Lines with the word "LIST": copy all of them from the entries below.

[Circuit design text data]

'''

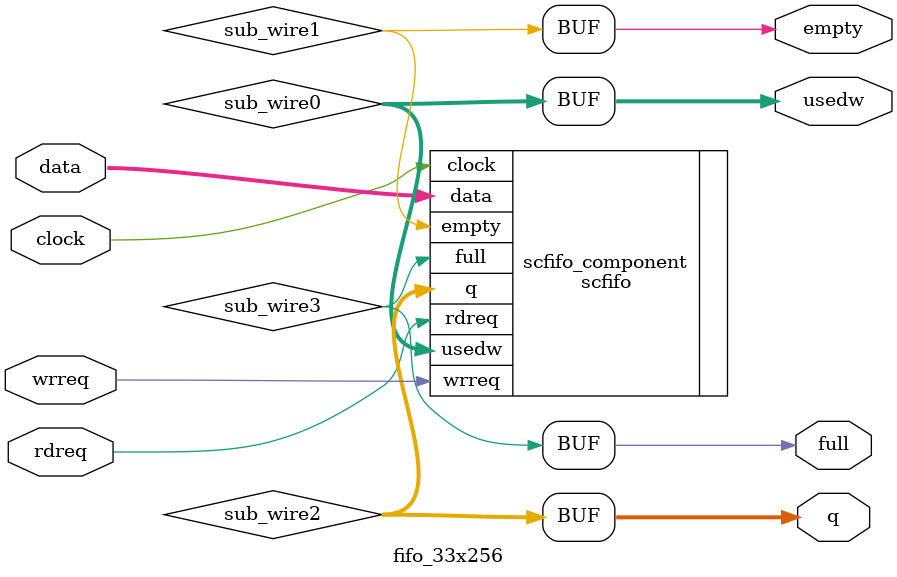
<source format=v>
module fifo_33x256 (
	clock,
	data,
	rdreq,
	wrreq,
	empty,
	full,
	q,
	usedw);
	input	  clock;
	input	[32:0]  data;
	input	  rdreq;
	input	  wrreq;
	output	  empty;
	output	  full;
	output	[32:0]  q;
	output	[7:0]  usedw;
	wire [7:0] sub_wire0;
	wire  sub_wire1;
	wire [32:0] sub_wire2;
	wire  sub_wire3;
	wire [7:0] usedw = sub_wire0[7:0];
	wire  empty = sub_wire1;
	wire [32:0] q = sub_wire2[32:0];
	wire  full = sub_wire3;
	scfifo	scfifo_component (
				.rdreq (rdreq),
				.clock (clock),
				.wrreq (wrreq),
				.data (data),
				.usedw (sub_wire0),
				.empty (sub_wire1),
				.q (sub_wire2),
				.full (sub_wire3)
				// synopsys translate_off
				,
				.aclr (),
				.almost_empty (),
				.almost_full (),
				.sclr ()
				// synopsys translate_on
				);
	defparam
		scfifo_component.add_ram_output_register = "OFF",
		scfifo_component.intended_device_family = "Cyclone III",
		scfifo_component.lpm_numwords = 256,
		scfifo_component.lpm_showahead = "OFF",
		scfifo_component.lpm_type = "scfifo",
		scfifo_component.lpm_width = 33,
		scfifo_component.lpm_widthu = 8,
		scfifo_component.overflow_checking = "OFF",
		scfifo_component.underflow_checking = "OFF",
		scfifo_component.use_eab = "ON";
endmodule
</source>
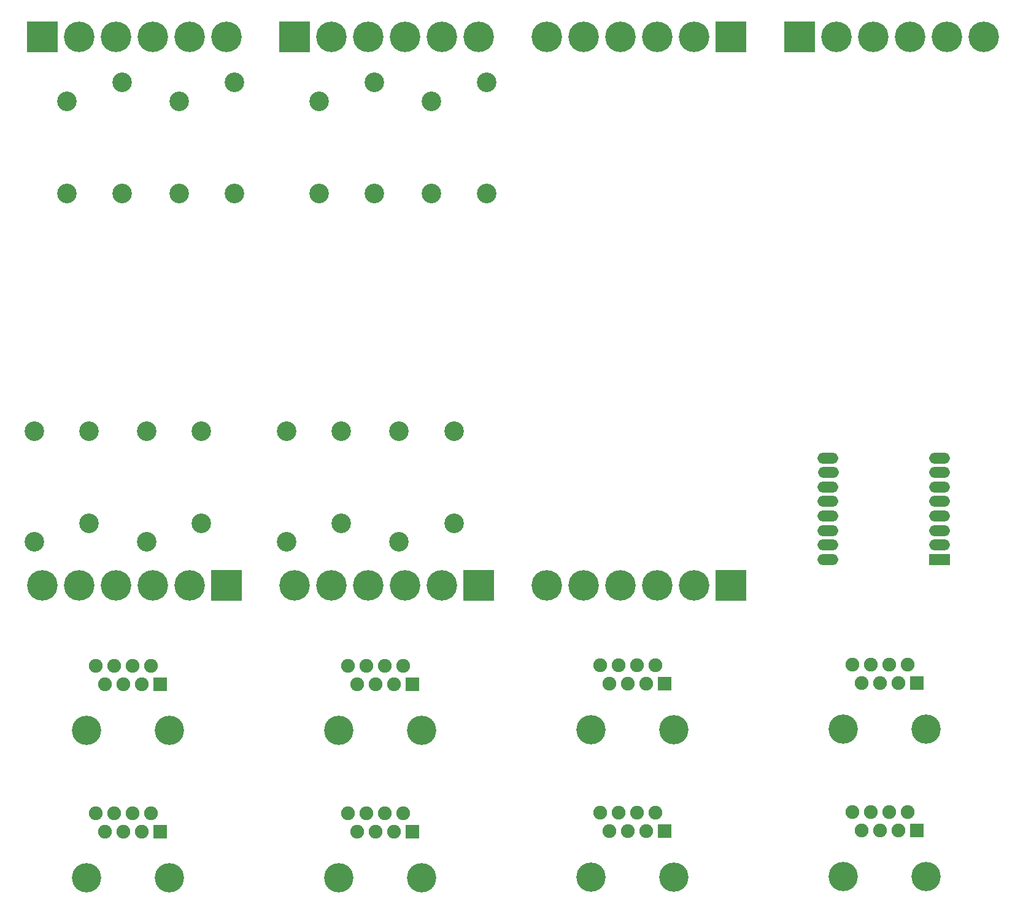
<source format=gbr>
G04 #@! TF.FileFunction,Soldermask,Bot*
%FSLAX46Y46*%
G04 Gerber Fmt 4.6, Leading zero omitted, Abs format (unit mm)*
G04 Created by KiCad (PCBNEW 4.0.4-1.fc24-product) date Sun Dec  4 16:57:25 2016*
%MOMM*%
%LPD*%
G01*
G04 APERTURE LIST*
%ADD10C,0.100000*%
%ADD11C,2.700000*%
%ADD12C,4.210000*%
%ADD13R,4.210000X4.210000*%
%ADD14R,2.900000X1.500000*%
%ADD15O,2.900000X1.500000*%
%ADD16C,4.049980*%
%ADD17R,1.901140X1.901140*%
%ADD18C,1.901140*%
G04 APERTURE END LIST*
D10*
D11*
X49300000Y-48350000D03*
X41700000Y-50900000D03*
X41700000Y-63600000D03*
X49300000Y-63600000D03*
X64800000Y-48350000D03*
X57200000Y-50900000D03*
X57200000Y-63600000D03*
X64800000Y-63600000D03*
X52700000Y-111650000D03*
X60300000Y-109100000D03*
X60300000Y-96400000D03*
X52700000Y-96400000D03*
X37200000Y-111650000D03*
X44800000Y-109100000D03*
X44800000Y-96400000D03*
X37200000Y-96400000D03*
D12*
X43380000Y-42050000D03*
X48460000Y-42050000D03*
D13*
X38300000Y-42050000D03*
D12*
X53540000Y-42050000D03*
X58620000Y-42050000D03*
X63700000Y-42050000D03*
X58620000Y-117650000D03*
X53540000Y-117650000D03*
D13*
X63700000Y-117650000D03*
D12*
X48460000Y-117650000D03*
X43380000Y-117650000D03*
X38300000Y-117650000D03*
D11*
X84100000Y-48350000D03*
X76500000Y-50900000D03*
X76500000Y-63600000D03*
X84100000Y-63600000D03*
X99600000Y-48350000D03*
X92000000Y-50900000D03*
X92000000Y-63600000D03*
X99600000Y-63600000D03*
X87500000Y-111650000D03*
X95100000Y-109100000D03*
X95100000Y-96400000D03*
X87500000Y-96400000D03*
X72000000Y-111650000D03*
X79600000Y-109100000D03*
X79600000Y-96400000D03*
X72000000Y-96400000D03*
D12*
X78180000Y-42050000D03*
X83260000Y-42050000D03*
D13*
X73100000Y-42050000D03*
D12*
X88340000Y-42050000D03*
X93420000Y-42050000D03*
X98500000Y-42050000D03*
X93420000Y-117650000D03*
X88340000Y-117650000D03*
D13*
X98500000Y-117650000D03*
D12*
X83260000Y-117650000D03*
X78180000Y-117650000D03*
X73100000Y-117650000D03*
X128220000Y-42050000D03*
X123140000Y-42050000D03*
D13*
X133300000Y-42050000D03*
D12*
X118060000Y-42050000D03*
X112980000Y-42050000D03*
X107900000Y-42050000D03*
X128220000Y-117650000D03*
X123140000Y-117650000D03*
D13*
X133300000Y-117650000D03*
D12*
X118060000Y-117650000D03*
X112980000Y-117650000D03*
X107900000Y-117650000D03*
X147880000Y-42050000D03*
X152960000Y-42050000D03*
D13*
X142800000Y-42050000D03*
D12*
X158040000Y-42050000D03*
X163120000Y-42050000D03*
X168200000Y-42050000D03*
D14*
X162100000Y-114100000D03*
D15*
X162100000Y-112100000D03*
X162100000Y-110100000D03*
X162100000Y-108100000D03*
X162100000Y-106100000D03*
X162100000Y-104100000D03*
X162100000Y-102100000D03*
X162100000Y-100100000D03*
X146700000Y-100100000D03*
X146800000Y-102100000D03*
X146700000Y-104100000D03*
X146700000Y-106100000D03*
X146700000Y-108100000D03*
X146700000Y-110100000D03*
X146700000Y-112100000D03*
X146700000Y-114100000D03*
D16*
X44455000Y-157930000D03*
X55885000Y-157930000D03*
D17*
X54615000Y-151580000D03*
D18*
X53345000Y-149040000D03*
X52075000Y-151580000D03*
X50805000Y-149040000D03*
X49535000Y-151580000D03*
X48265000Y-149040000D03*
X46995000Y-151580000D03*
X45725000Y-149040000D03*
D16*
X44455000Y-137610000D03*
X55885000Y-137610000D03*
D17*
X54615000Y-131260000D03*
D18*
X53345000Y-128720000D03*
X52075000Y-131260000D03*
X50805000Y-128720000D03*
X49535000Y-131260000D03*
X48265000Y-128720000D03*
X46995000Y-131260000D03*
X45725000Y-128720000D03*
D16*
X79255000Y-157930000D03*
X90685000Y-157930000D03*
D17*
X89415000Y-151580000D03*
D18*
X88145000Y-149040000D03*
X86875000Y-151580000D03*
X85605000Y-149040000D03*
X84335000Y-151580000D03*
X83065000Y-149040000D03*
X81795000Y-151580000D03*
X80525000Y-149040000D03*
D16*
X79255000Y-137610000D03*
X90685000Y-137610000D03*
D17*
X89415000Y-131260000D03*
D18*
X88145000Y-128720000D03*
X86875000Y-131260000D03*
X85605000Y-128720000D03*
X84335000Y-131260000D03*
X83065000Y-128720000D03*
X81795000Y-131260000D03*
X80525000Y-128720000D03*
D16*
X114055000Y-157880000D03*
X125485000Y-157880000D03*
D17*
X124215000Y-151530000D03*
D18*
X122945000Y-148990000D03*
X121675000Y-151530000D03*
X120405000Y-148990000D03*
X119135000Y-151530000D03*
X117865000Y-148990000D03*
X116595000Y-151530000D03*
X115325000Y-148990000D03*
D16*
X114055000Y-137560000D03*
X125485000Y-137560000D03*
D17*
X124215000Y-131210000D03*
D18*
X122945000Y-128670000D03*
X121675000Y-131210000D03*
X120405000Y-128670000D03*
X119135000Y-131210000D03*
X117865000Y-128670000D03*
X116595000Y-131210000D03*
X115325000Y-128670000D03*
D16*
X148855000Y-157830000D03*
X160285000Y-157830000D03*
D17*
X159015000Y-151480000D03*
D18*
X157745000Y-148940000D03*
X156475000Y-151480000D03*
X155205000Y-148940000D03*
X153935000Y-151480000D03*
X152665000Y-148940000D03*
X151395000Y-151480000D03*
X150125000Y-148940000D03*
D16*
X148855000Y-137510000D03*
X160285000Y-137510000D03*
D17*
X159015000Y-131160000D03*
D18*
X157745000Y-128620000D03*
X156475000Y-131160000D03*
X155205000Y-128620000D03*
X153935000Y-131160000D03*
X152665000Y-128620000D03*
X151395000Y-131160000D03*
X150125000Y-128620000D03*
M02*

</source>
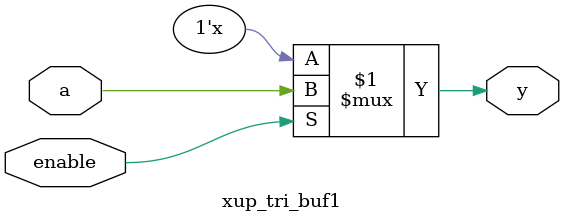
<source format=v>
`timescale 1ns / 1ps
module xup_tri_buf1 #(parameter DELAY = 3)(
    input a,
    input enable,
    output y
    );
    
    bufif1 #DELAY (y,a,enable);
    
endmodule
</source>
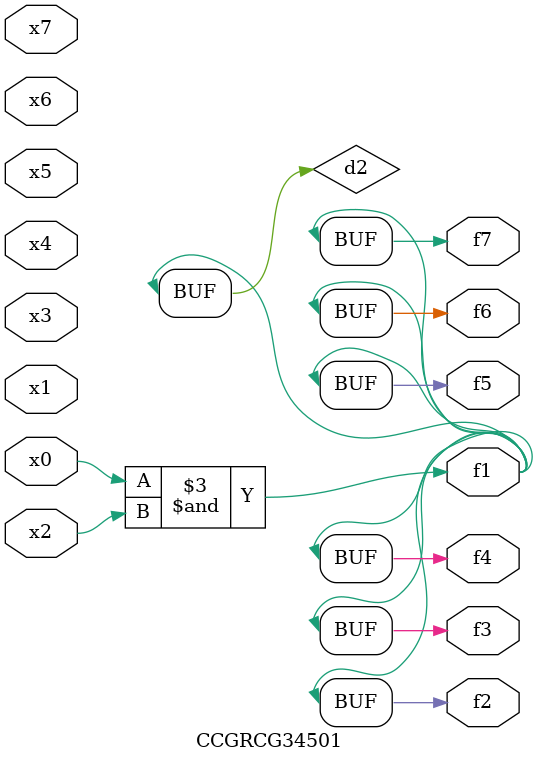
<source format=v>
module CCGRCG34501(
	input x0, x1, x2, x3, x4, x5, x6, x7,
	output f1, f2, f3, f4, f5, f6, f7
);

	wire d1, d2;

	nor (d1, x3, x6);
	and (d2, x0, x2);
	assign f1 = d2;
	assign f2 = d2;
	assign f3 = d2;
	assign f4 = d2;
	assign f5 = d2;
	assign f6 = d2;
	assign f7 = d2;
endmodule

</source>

'''

**Solved problem:**
G04 APERTURE LIST*
G04 APERTURE END LIST*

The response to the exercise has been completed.